Exclude images; transcribe the rest of the data exactly.

(Stored items)
*** Begin section ***

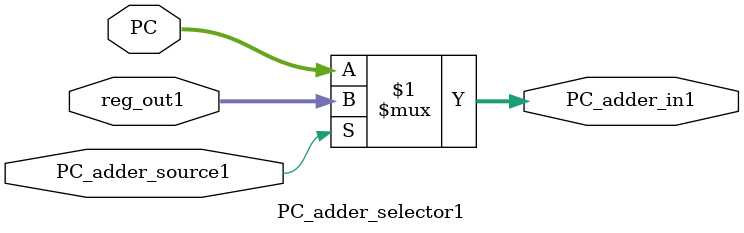
<source format=v>
`timescale 1ns / 1ps


module PC_adder_selector1(
    input           PC_adder_source1, 
    input   [31:0]  PC, reg_out1, 
    output  [31:0]  PC_adder_in1
);
    
    
    assign PC_adder_in1 = (PC_adder_source1) ? reg_out1 : PC;
endmodule

</source>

*** End section ***

*Exercise response*:
<source format=v>
`timescale 1ns / 1ps


module PC_adder_selector1(
    input           PC_adder_source1, 
    input   [31:0]  PC, reg_out1, 
    output  [31:0]  PC_adder_in1
);
    
    
    assign PC_adder_in1 = (PC_adder_source1) ? reg_out1 : PC;
endmodule

</source>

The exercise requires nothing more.